◆ DESCRIPTION OF THE TASK
Your answer should consist of the lines in the data below that contain "worn".

####

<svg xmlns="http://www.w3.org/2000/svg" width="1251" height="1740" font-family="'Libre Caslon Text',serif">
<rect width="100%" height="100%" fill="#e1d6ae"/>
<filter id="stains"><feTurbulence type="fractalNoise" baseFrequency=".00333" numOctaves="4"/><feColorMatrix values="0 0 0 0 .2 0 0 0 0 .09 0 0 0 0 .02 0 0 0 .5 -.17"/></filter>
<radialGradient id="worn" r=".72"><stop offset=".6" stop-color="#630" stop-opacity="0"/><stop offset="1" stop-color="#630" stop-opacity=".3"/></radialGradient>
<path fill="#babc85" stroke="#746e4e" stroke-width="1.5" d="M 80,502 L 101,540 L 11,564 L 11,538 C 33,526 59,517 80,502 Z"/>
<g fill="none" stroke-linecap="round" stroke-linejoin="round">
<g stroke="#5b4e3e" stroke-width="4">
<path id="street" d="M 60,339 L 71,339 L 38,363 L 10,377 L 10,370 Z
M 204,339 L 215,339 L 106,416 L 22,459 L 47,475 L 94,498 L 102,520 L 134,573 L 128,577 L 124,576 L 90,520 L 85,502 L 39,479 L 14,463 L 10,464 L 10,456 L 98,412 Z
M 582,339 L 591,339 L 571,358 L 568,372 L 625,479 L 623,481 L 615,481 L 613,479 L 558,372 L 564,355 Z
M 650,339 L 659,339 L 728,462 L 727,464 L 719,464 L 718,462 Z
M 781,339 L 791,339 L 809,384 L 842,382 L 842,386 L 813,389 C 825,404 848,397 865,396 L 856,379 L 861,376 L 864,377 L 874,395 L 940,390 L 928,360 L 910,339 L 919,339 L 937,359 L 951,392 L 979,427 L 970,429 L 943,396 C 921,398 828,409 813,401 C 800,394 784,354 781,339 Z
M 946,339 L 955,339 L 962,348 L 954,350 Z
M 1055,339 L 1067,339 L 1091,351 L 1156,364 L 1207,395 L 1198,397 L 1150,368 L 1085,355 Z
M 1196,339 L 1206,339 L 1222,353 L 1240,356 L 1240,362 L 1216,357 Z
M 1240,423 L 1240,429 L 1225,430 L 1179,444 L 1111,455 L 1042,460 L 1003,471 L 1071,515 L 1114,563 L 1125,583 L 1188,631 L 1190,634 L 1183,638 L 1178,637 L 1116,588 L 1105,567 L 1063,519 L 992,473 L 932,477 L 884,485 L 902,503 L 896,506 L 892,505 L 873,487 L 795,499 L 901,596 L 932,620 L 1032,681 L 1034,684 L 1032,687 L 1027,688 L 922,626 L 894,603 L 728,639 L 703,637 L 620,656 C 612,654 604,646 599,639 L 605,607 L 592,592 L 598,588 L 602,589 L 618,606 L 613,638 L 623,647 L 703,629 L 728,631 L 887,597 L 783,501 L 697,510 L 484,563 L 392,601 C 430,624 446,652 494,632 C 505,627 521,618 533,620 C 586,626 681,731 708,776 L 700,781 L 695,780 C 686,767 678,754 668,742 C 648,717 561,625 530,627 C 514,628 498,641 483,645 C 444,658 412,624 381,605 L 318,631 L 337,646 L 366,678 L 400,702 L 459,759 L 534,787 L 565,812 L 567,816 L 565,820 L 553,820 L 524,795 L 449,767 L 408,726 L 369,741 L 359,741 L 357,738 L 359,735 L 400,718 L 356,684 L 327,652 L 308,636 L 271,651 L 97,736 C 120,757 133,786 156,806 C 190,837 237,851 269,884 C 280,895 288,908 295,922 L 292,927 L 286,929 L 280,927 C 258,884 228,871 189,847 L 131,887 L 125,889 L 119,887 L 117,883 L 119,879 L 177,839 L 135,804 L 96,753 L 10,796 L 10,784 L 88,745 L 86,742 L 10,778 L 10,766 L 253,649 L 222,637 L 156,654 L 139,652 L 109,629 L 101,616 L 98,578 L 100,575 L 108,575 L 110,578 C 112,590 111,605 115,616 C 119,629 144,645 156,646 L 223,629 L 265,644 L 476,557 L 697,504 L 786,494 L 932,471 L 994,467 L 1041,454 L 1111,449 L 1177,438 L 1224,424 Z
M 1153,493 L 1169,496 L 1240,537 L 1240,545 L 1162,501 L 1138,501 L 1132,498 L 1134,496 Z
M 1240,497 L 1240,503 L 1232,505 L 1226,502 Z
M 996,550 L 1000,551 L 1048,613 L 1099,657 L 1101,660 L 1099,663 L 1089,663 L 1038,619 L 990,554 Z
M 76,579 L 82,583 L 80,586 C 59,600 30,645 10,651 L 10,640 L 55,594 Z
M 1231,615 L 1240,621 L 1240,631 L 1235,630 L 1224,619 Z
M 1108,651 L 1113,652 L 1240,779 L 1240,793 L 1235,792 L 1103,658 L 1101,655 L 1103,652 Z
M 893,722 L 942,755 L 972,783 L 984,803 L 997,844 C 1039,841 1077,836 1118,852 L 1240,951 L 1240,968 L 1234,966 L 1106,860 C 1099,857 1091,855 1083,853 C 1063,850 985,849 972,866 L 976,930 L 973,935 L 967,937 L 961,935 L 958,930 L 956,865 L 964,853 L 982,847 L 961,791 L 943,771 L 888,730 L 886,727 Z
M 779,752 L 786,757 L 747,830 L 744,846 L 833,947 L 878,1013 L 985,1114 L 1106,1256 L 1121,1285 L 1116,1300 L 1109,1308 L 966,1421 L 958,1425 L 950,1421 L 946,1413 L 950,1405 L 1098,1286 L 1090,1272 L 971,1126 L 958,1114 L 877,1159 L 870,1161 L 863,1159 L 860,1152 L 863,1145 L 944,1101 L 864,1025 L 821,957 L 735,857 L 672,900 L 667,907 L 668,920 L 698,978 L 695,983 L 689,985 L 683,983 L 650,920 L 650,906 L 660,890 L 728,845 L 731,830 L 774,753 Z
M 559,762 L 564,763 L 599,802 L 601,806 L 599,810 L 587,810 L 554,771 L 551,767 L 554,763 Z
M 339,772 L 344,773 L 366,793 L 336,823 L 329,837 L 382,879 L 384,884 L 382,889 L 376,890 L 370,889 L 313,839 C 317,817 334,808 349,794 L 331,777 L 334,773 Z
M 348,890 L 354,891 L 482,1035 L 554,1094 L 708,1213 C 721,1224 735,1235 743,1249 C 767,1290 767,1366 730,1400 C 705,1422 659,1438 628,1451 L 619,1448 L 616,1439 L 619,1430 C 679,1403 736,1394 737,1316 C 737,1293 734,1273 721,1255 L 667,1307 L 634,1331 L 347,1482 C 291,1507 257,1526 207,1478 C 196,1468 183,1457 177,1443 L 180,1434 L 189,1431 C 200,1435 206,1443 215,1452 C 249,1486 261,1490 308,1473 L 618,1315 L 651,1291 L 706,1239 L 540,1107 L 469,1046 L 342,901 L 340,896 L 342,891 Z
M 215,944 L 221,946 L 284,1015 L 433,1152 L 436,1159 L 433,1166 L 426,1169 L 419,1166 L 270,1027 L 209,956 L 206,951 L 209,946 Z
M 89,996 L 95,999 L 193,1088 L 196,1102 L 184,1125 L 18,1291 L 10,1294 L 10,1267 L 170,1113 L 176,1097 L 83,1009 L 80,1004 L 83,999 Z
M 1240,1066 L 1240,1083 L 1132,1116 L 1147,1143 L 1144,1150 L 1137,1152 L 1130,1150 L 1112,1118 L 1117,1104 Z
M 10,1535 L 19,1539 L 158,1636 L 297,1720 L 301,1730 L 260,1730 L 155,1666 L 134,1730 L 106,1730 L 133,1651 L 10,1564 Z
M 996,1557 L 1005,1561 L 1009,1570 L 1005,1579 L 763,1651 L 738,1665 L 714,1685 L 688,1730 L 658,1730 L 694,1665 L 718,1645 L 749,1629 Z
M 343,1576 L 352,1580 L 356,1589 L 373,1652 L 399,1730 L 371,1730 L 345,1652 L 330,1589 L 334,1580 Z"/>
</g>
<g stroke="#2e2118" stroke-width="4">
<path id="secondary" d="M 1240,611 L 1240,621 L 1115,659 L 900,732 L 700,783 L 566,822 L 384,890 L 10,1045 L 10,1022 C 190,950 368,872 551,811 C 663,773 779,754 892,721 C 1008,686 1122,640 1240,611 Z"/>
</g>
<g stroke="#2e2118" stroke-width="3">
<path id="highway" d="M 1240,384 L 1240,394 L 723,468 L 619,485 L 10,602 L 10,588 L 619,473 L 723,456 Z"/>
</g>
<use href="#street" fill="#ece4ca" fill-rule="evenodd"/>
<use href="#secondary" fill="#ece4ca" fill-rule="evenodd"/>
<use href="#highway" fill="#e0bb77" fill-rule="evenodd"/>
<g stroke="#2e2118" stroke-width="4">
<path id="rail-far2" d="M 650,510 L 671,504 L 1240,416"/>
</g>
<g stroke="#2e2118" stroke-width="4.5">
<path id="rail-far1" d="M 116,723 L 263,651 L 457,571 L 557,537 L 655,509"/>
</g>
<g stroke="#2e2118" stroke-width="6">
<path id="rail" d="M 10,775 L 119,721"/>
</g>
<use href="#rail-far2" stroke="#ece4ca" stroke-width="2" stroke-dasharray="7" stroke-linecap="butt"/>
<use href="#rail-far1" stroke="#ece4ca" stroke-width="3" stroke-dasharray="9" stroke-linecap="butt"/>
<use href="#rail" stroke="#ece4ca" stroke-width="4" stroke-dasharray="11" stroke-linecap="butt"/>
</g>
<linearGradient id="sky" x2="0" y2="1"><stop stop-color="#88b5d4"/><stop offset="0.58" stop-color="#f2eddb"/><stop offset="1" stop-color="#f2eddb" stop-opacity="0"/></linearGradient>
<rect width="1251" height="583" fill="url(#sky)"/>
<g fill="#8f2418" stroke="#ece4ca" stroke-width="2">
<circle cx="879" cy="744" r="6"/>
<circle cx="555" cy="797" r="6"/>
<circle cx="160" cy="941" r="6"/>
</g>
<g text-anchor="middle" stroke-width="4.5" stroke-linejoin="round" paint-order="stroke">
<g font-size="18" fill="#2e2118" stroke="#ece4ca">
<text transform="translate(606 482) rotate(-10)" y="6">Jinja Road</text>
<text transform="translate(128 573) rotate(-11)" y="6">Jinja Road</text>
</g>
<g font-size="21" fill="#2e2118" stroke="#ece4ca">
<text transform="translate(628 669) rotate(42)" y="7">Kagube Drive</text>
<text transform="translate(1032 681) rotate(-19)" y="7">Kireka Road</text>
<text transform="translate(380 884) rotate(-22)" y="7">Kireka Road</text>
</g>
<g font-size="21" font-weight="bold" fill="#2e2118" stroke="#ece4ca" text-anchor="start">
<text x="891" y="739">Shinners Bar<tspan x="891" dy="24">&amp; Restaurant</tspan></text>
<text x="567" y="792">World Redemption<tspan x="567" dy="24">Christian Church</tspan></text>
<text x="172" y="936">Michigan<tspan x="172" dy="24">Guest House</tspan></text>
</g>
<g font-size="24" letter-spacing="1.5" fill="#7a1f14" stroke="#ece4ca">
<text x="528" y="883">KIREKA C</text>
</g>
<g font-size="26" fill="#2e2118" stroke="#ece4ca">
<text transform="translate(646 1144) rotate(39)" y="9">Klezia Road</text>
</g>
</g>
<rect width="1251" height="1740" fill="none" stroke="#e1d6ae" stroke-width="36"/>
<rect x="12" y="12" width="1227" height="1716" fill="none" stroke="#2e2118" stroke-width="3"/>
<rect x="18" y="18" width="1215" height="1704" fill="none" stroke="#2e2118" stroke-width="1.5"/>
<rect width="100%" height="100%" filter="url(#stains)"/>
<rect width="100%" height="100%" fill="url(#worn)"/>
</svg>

####

◆ RESPONSE BOX
<radialGradient id="worn" r=".72"><stop offset=".6" stop-color="#630" stop-opacity="0"/><stop offset="1" stop-color="#630" stop-opacity=".3"/></radialGradient>
<rect width="100%" height="100%" fill="url(#worn)"/>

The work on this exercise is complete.